奈米碳管有著優異的電性特質使其於奈米科技應用上備受期待，但奈米碳管與金屬間之接觸阻抗會對於奈米碳管電晶體之電性有極大的影響，本論文即著重於如何改善奈米碳管與鈀金屬之接觸阻抗之相關研究。 鈀金屬與氧化矽介電層之附著力不佳，本實驗利用氮化矽當作介電層來改善鈀金屬與基版間之附著力。 本論文採用四端點方式量測接觸阻抗。一開始鈀與碳管間之接觸阻抗很高，相關文獻表示，因碳管與金屬間之存有奈米空隙，經由實做得知6000C退火可改善此問題而降低接觸阻抗。 我們藉由高解析度穿透式電子顯微鏡得知奈米碳管管壁上有著電晶體製作過程中所造成之吸附物，我們挑選了幾種前處理製程，化學濕式前處理與化學電漿前處理，了解各種前處理製程對於電性的影響。利用高解析度穿透式電子顯微鏡發現6000C可以去除碳管管壁上之附著物。我們採用拉曼分析了解到長時間超音波震盪製程會對碳管造成損傷，也得知高能離子與強氧化劑會對碳管造成一定之破壞。
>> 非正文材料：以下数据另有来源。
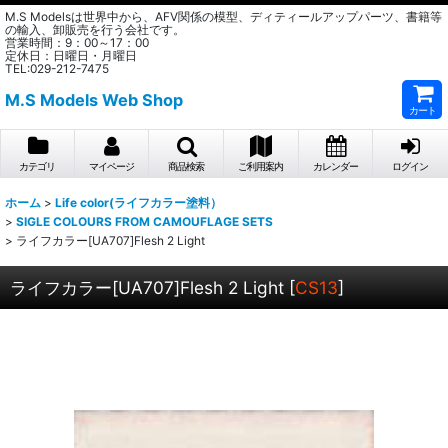
M.S Modelsは世界中から、AFV関係の模型、ディティールアップパーツ、書籍等
の輸入、卸販売を行う会社です。
営業時間：9：00～17：00
定休日：日曜日・月曜日
TEL:029-212-7475
M.S Models Web Shop
カート
カテゴリ
マイページ
商品検索
ご利用案内
カレンダー
ログイン
ホーム
>
Life color(ライフカラー塗料）
>
SIGLE COLOURS FROM CAMOUFLAGE SETS
>
ライフカラー[UA707]Flesh 2 Light
ライフカラー[UA707]Flesh 2 Light
[
CS13
]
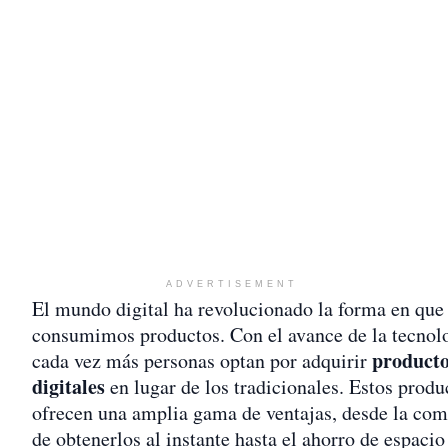
ADVERTISEMENT
El mundo digital ha revolucionado la forma en que
consumimos productos. Con el avance de la tecnol
product
cada vez más personas optan por adquirir
digitales
en lugar de los tradicionales. Estos produ
ofrecen una amplia gama de ventajas, desde la co
de obtenerlos al instante hasta el ahorro de espacio 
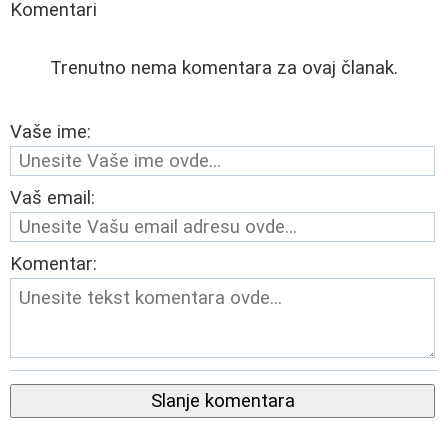
Komentari
Trenutno nema komentara za ovaj članak.
Vaše ime:
Vaš email:
Komentar:
Slanje komentara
Carbon nanotubes (CNTs) have excellent electrical properties making them attractive for applications in nanotechnology, The contact resistance between CNT and metal has significant influence on the electrical performance of CNT field effect transistors. This thesis focus on how to improve contact resistance. Palladium deposited on SiO2 surface shows poor adhesion. We use SiN film to improve the adhesion between Palladium and substrate. In the measurement aspect, four terminal method is employed to measure contact resistance. At first, we find high contact resistance. It’s due to the nano void between metal and CNTs. The problem can be solved after annealing at 600oC. High Resolution Transmission Electron Microscope (HRTEM) micrographs show a amorphous layer which because of devices process covering the CNTs. Two kinds of methods include Chemistry liquid treatments and Chemistry Plasma treatments are selected to find out the influence of these treatments. Upon 600oC annealing, the amorphous layer is removed. The facts are seen in HRTEM. Raman analysis show CNTs were damaged by excess ultrasonic oscillation process. Raman analysis also show the high energy ions and the strong oxidant can create the certain destruction to the CNTs.